The poet C.K. Williams died this Sunday, September 20, 2015. For the last few months I’ve been enjoying a review copy of Farrar, Straus and Giroux’s beautiful new collection of Williams’ poems, the Selected Later Poems, but I’m finding that now, in light of Williams’ death, I can’t read the book in quite the same way I did a week ago. Am I being illogical? Does a poet’s death change their poetry in any fundamental way?
How should I approach a poem like “Dear Reader,” originally published just this year in The New York Review of Books? “Dear reader,” Williams begins, “dearest inscrutable listener inscrutably harking or regrettably more likely not harking.” In fourteen anxious, ungrammatical, sprawling lines, Williams lays out the developing series of relationships between reader and writer over the course of a literary career. There’s the ideal reader the poet creates for himself as he labors in obscurity, a real reader whom the poet—glad to finally have an audience!—is eager to please, a more demanding reader who expects confession and autobiography, and finally the reader the poet shuts out of his imagination because the pressure to please all parties is simply too much to handle.
In tracing this arc it seems Williams is closing the book on his career; now it seems he really was saying farewell to poetry. Or it would seem so if not for these final lines in which he transcends or rather embraces the pressures of being answerable to a readership:
… I swore when they barbed me
I’d keep to myself forever though I know now there’s never forever and know too dear reader
here with me in one way or another that there aren’t any mysteries I’d still care to conceal
so as long as you’re out there nose in a book at your end of the page I’ll keep scribbling at mine
“Dear Reader” is a poem about the complications and pleasures of communication, but mostly the pleasures. Despite the profession’s many difficulties, Williams decides to keep writing. “So long as you’re … at your end of the page I’ll keep scribbling at mine”—it’s like two kids with a tin can phone. The writing life is playful and intimate.
But (and pardon me if this is being too blunt) what does all that even mean when the poet is dead? If we read well and experience that playfulness and intimacy, who are we being playful and intimate with? Williams is no longer present in or present for the poem. Last week he was, but this week he isn’t. I renew the question: has the poem been transformed by its author’s death?
Perhaps it’s easier to examine the issue from a distance, looking at a poet long dead. Like C.K. Williams, Walt Whitman wrote in poetic lines so long they threatened to spill off the page. In his exhaustive litanies of characters and scenes from American life, Whitman bundles more and more of the world into his wild, unruly lines, not just praising democratic openness and inclusion but embodying it. I open to a random page in Leaves of Grass and find these lines in “Song of Myself”:
By the city’s quadrangular houses — in log huts, camping with lumbermen,
Along the ruts of the turnpike, along the dry gulch and rivulet bed,
Weeding my onion-patch or hoeing rows of carrots and parsnips, crossing savannas, trailing in forests,
Prospecting, gold-digging, girdling the trees of a new purchase,
Scorch’d ankle-deep by the hot sand, hauling my boat down the shallow river…

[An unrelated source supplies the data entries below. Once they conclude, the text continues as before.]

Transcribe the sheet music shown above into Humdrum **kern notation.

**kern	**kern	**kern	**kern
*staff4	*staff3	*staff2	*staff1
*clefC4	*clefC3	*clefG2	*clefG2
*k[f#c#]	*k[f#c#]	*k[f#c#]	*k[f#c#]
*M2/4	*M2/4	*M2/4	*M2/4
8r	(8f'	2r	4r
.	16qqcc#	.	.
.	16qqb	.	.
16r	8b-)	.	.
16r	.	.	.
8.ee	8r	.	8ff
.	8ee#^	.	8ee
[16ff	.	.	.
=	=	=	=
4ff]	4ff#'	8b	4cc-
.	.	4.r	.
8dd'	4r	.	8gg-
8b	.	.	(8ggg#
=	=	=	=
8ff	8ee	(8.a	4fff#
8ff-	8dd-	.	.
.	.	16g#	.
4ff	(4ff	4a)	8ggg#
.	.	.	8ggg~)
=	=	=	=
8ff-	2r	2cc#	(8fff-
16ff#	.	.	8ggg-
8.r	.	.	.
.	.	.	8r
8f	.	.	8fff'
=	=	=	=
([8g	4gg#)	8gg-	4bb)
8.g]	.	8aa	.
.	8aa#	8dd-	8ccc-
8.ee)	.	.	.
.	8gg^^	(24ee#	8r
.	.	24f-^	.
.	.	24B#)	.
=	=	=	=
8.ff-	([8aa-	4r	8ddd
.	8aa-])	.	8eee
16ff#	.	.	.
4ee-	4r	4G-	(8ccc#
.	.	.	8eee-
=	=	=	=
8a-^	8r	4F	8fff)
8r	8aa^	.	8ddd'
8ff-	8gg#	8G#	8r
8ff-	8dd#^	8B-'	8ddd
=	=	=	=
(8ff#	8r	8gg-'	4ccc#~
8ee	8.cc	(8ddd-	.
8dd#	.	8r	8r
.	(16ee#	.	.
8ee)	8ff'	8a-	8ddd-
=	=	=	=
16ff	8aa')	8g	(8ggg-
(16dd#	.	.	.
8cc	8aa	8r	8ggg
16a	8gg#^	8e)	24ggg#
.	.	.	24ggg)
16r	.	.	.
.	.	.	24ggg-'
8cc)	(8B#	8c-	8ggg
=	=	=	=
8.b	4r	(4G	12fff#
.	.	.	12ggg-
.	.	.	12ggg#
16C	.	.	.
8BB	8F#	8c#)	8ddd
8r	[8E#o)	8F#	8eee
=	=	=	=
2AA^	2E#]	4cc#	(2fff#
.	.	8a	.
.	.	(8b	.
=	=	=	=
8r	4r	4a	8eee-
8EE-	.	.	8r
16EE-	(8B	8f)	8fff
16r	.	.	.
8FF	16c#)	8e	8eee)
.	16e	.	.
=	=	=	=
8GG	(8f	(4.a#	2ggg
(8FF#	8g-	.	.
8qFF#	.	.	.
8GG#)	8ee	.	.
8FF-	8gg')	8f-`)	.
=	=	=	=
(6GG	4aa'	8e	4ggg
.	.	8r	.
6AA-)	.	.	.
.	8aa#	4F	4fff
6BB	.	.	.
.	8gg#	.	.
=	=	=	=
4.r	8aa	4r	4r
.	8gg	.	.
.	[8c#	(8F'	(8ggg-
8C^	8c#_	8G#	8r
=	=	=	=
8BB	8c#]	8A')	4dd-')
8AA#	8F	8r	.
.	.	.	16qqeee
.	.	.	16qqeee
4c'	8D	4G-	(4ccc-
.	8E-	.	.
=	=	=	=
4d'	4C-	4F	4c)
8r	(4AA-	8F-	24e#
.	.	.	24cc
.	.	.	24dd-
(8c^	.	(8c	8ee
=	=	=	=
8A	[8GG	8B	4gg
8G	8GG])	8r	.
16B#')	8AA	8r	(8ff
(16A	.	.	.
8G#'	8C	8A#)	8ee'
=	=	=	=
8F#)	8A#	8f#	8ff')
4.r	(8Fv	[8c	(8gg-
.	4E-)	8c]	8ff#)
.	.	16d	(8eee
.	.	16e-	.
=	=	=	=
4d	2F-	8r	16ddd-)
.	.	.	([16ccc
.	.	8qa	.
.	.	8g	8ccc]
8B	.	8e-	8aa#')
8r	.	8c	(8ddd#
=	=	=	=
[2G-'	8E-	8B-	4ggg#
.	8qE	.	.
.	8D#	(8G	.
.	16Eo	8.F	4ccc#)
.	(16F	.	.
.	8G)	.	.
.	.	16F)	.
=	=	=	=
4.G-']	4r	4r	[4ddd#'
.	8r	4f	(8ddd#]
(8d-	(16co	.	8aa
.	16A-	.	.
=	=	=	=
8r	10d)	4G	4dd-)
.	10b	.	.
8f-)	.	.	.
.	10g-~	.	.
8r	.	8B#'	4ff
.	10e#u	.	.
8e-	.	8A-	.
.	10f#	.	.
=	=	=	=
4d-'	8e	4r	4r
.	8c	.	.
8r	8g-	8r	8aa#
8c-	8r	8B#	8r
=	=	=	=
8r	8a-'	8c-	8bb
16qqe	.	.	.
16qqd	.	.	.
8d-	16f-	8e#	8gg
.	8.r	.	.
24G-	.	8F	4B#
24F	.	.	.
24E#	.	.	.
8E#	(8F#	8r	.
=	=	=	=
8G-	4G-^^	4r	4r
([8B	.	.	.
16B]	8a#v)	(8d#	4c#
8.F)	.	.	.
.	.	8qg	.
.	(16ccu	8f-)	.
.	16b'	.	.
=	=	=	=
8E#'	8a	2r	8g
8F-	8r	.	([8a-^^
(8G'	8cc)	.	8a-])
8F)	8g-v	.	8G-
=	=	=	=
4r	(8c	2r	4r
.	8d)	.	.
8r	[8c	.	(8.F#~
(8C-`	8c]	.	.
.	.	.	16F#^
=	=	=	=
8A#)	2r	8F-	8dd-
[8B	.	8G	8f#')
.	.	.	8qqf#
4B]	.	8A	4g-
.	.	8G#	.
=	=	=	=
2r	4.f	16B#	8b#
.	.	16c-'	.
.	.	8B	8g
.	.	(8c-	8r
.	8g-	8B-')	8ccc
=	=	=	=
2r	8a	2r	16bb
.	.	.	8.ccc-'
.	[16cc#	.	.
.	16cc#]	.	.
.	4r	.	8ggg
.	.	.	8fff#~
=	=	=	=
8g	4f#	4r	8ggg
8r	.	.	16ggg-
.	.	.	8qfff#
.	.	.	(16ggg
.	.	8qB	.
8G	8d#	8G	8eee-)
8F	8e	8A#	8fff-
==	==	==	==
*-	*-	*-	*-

Whitman won’t reveal the subject and verb of this sentence for nearly a hundred lines, and by that point they’re fairly irrelevant. What matters is the irresistible crescendo of participial phrases—camping, weeding, hoeing, crossing, trailing, prospecting, girdling, hauling—the only proper response to which is imaginative participation, a blurring of the line between writer and reader. We join the parade of images, swept up in these unhalting breathless lines, and share in Whitman’s subjectivity. Is it Whitman’s song of himself or my song of myself? It makes no difference. Reader and writer are united in the song.
There’s something similar happening in “Dear Reader.” Williams’ long, unpunctuated lines require the reader to intuit the pauses and logical shifts in the text. Reading Williams is participatory, an act of co-creation. Is that the meaning of his last line, “so long as you’re … at your end of the page I’ll keep scribbling at mine”? Perhaps Williams was anticipating his death in this poem, and providing a sort of safeguard against it: I’m only dead if I go unread.
But it simply isn’t so. As much as I might wish it were so, I can’t say that Williams or any poet is still with us through poetry. Most of us want to believe that great achievements and good deeds can earn us some kind of immortality, and it would be fine to believe this if it didn’t so undervalue the individual human life. A human being, no matter how talented, is always greater and more important than her or his creations. In the most profound of senses, C.K. Williams is gone. In time we can read him like any of the other great poets who have passed, with the critical distance we grant the lost. But not yet. There’s a time to mourn, a time to step back and say, “So long, dear writer.”